We know
"Any closed, oriented $3$-manifold $M$ is the boundary of some oriented $4$-manifold $B$." See this post: Elegant proof that any closed, oriented 3-manifold is the boundary of some oriented 4-manifold?
I heard this statement is true:
- (1) Any closed 3-manifold is a boundary of some compact 4-manifold.
See also this paper p.2's 3rd paragraph uses the fact:
- (2) Any 3-manifold $M$ can be realized as the boundary of a 4-manifold $B$.
In particular, we know that all 3-manifolds can be triangulable. However for 4-manifolds, there are simply connected non-triangulable manifolds (such as the E$_8$ manifold). (Note: a closed 4-manifold is triangulable if and only if it's smoothable.) See this MO post: Not all manifolds can be triangulated
(3) For any 3-manifold $M_3$ that can be realized as the boundary of a 4-manifold $B_4$, the $M_3$ must be triangulable. So must the $M_3$ be the boundary of a triangulable 4-manifold $B_4$?

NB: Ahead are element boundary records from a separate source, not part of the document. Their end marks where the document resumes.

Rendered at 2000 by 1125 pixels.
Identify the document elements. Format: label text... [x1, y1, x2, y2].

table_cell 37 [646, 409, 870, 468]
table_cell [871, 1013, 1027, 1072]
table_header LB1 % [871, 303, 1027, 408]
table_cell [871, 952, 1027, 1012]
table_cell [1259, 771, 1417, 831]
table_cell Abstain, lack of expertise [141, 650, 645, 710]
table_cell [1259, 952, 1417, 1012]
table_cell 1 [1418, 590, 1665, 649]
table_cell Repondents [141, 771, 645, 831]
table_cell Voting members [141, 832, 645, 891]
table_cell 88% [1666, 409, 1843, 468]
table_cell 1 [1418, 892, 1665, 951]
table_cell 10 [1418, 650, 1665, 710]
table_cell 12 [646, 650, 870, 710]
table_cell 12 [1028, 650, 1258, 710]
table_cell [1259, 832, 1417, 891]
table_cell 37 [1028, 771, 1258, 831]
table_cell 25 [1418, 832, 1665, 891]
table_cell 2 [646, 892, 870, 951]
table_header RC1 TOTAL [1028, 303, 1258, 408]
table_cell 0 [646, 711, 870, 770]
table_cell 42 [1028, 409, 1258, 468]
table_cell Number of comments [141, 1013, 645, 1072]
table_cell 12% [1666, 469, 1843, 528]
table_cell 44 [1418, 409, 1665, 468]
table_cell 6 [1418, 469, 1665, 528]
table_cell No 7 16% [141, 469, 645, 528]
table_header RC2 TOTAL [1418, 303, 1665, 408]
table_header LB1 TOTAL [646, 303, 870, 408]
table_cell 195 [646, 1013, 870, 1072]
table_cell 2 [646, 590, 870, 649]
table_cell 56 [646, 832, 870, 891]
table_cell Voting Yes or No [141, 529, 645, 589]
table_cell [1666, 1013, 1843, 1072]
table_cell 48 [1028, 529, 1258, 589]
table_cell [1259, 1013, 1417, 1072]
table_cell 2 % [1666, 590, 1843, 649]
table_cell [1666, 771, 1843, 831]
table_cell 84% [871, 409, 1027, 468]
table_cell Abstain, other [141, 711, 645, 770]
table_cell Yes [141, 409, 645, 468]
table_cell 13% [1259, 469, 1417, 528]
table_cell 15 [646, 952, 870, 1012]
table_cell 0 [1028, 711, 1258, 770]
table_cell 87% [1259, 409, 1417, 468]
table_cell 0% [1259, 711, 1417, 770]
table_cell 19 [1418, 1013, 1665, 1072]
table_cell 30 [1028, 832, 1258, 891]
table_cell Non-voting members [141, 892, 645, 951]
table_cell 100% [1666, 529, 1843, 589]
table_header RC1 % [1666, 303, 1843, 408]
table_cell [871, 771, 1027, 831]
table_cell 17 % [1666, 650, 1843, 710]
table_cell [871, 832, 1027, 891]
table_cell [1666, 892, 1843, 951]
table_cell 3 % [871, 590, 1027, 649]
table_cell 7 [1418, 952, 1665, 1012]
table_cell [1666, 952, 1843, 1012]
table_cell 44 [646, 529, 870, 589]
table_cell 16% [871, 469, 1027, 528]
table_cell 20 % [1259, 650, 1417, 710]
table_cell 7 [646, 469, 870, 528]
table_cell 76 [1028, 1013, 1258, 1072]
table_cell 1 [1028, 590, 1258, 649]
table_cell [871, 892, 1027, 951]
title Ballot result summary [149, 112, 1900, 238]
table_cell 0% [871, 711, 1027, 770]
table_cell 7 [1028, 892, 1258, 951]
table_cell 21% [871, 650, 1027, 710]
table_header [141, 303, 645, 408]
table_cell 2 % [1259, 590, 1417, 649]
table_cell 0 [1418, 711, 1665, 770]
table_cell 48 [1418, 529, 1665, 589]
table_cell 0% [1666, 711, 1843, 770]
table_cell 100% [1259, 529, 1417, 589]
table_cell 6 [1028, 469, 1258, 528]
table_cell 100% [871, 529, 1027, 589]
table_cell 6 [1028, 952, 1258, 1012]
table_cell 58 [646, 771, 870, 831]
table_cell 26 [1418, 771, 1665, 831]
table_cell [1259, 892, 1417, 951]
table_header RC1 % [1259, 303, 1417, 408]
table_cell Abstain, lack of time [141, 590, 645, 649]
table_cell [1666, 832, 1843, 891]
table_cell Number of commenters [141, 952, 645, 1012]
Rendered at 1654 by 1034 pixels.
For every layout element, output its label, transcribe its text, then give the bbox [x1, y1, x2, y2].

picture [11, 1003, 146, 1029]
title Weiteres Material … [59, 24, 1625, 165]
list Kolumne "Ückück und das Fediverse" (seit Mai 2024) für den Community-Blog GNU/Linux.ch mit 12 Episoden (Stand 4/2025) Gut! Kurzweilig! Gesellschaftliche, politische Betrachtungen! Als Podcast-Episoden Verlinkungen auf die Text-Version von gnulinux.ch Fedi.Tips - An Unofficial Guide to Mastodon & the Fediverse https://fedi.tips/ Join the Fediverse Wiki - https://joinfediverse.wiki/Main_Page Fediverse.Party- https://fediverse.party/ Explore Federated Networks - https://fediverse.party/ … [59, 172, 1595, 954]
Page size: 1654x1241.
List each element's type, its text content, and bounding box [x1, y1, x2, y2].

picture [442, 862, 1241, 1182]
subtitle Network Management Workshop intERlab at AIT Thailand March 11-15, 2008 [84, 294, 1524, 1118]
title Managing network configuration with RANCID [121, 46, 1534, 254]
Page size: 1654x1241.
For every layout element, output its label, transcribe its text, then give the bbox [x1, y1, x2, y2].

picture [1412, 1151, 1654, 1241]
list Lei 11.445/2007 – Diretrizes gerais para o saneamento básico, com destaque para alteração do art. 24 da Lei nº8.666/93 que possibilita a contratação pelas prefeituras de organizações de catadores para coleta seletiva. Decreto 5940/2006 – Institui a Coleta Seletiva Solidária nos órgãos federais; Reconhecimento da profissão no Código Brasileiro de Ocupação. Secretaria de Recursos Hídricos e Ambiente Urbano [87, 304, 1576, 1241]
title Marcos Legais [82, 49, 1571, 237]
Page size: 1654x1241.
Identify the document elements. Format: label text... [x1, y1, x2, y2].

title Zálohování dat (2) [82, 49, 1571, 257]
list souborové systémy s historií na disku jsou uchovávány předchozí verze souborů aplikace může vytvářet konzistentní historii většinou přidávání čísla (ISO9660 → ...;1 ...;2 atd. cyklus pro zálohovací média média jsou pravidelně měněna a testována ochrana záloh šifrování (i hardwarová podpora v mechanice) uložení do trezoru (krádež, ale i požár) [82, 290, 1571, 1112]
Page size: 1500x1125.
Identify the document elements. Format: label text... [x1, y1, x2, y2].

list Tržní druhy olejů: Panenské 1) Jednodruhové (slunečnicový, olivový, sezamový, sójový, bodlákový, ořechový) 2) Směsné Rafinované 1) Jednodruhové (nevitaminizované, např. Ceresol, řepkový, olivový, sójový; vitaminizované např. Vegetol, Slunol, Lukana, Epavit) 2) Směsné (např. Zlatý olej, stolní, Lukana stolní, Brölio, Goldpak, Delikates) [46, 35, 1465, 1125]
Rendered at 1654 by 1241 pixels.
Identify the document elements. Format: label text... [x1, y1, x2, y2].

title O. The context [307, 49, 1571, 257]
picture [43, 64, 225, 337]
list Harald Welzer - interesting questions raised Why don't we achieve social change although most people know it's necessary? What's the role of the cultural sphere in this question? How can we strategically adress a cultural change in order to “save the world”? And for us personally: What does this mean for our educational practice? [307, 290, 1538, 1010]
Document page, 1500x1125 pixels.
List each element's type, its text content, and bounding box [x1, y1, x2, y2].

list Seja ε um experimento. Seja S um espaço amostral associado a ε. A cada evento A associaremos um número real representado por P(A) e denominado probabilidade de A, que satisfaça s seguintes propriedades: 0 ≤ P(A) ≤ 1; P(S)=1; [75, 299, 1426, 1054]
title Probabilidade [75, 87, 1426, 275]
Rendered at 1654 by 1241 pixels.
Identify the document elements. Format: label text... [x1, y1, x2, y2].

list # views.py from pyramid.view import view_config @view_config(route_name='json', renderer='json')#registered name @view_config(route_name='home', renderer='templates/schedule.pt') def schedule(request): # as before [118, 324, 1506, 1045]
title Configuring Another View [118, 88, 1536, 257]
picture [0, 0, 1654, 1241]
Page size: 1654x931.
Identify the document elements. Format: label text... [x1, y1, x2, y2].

(4) Are there any non-triangulable 4-manifold $B_4'$ with a 3-dimensional boundary (i.e. $B_4'$ is not closed)? Then would the 3-manifold boundary $M_3'$ be triangulable (if $M_3'$ is non-triangulable, isn't that leads to a contradiction)?
Can one show these (1), (2) and explain them as intuitively as possible?